**WHAT YOU ARE ASKED TO DO**
Needed from the data below: every line from the one with "hicle. Our dealership" up to and including the one with "e Genesis lineup.", repeated exactly and with nothing else.

────────────────

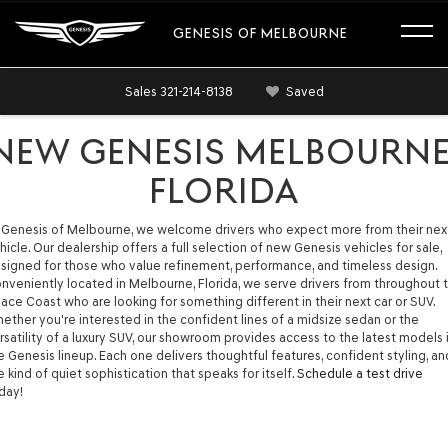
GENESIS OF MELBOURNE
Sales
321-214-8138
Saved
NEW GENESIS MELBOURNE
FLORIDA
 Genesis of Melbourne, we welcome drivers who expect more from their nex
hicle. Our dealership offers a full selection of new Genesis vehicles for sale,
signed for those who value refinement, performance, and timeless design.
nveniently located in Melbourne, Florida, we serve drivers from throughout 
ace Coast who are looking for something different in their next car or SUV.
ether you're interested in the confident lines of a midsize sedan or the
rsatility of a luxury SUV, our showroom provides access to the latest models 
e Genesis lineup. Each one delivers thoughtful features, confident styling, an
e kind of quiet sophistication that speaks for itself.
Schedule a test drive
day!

────────────────

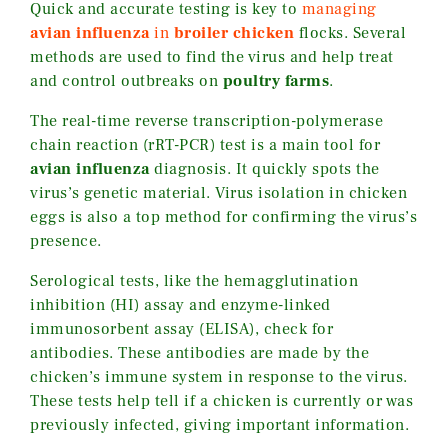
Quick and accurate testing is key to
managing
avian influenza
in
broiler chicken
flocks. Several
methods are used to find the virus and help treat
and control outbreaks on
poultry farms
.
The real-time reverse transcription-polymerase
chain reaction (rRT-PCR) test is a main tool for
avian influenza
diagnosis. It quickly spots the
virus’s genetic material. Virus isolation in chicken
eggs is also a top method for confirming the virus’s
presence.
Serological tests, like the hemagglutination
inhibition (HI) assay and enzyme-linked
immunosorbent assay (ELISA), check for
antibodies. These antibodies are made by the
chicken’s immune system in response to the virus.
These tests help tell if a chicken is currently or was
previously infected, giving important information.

────────────────

**THE ANSWER**
hicle. Our dealership offers a full selection of new Genesis vehicles for sale,
signed for those who value refinement, performance, and timeless design.
nveniently located in Melbourne, Florida, we serve drivers from throughout 
ace Coast who are looking for something different in their next car or SUV.
ether you're interested in the confident lines of a midsize sedan or the
rsatility of a luxury SUV, our showroom provides access to the latest models 
e Genesis lineup. Each one delivers thoughtful features, confident styling, an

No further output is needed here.